─── RECORDS FOR THIS TASK

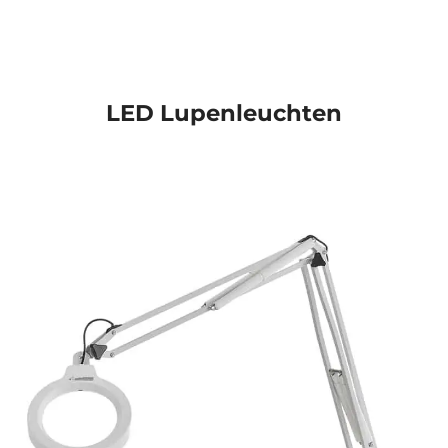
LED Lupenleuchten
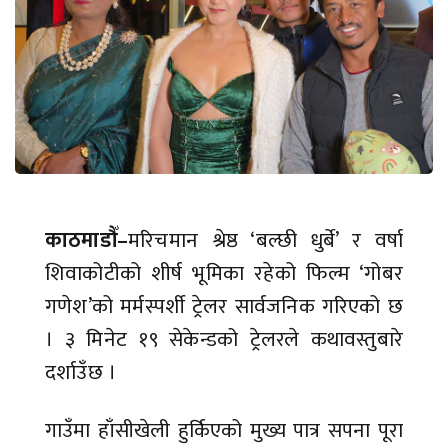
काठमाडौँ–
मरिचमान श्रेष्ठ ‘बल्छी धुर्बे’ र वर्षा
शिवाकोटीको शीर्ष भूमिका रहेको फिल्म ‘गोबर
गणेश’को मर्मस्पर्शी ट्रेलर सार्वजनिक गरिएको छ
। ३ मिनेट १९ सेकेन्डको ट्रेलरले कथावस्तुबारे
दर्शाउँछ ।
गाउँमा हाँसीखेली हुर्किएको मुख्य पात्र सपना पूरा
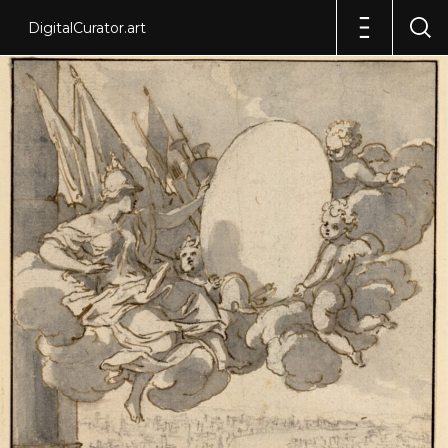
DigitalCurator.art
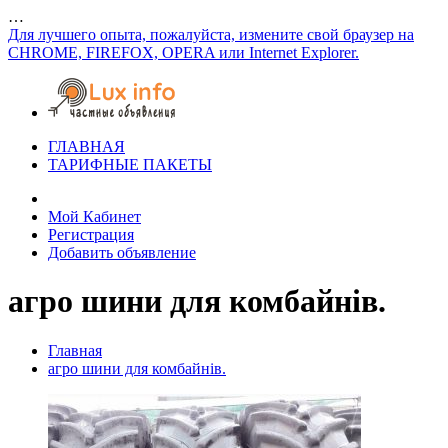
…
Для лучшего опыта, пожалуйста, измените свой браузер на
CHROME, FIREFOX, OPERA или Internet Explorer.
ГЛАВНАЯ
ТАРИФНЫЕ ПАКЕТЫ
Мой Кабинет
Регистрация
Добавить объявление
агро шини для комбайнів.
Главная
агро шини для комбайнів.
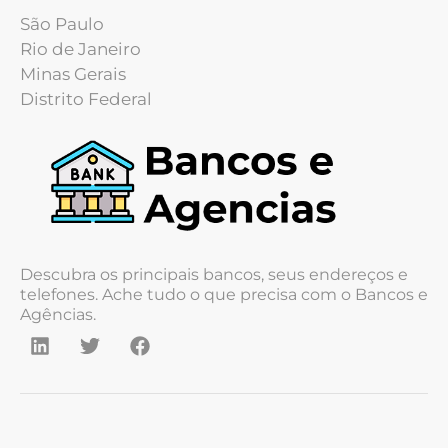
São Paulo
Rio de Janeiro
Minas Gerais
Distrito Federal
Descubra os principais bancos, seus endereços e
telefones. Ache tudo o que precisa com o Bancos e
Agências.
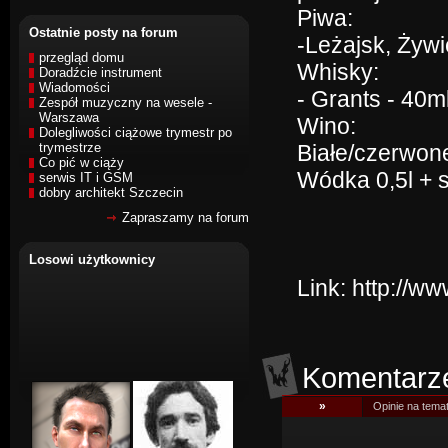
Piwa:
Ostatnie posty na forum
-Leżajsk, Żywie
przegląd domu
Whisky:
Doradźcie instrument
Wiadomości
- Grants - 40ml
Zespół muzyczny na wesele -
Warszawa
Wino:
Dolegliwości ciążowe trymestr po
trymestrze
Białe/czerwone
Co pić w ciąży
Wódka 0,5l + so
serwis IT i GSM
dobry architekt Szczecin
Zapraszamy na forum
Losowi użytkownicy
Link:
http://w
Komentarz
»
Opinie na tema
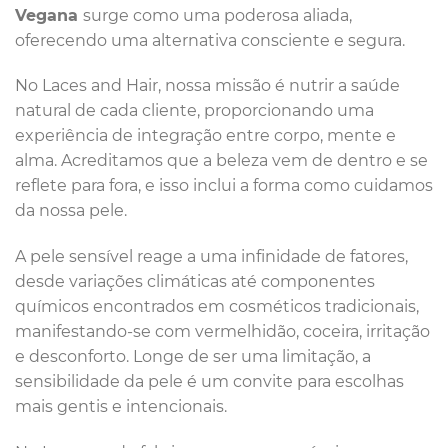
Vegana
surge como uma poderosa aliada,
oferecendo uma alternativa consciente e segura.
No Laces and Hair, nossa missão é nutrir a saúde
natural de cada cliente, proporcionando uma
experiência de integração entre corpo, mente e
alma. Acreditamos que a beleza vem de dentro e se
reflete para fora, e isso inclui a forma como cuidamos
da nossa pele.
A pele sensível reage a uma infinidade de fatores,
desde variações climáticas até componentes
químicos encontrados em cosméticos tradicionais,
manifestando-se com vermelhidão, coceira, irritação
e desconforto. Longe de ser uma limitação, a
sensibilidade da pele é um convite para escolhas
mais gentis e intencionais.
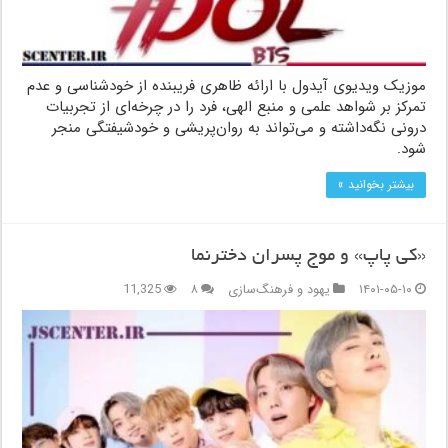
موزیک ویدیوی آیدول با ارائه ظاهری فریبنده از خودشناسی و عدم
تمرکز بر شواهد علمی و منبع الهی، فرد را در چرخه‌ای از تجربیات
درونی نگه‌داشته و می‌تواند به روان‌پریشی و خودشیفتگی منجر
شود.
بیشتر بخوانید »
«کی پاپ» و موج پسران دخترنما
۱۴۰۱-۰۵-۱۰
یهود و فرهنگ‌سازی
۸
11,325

──────

Could you change "خودشیفتگی" to "غرور" in the data, starting at the line that has "موزیک ویدیوی آیدول" and stopping after the last line of the data, and repeat those lines with nothing else altered?

_EXERCISE RESULT_:
موزیک ویدیوی آیدول با ارائه ظاهری فریبنده از خودشناسی و عدم
تمرکز بر شواهد علمی و منبع الهی، فرد را در چرخه‌ای از تجربیات
درونی نگه‌داشته و می‌تواند به روان‌پریشی و غرور منجر
شود.
بیشتر بخوانید »
«کی پاپ» و موج پسران دخترنما
۱۴۰۱-۰۵-۱۰
یهود و فرهنگ‌سازی
۸
11,325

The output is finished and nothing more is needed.